*Material for the task*:
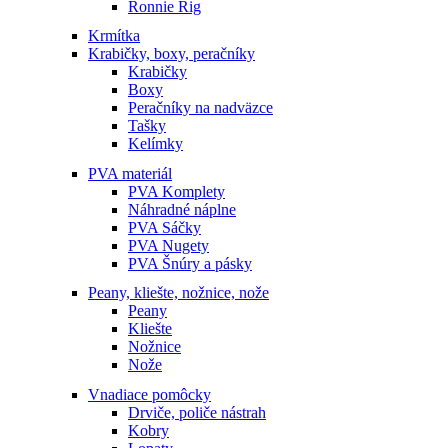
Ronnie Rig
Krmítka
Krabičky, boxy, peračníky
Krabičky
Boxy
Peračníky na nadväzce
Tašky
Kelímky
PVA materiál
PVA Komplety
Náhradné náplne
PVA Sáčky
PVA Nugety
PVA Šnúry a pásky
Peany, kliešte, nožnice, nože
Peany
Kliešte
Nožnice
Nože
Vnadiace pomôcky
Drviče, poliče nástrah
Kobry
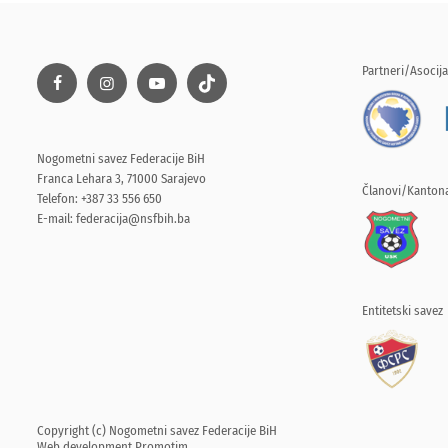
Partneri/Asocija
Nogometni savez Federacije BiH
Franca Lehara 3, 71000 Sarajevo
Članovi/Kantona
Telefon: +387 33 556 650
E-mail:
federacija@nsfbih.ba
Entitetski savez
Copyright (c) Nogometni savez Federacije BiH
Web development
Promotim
--
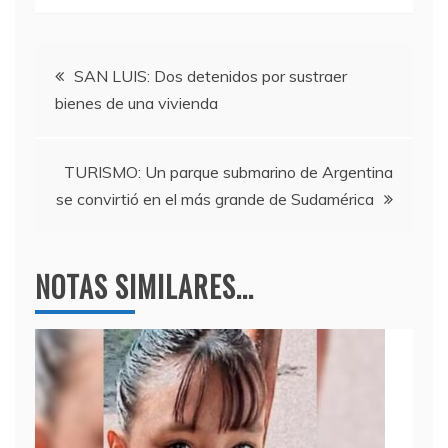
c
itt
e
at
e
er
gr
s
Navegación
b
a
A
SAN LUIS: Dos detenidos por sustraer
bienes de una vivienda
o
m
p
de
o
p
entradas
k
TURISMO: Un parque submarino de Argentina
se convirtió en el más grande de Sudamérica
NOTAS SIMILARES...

*Exercise aim*:
Looking at the data above, show all lines where the word "Nogometni" occurs.

*Exercise answer*:
Nogometni savez Federacije BiH
Copyright (c) Nogometni savez Federacije BiH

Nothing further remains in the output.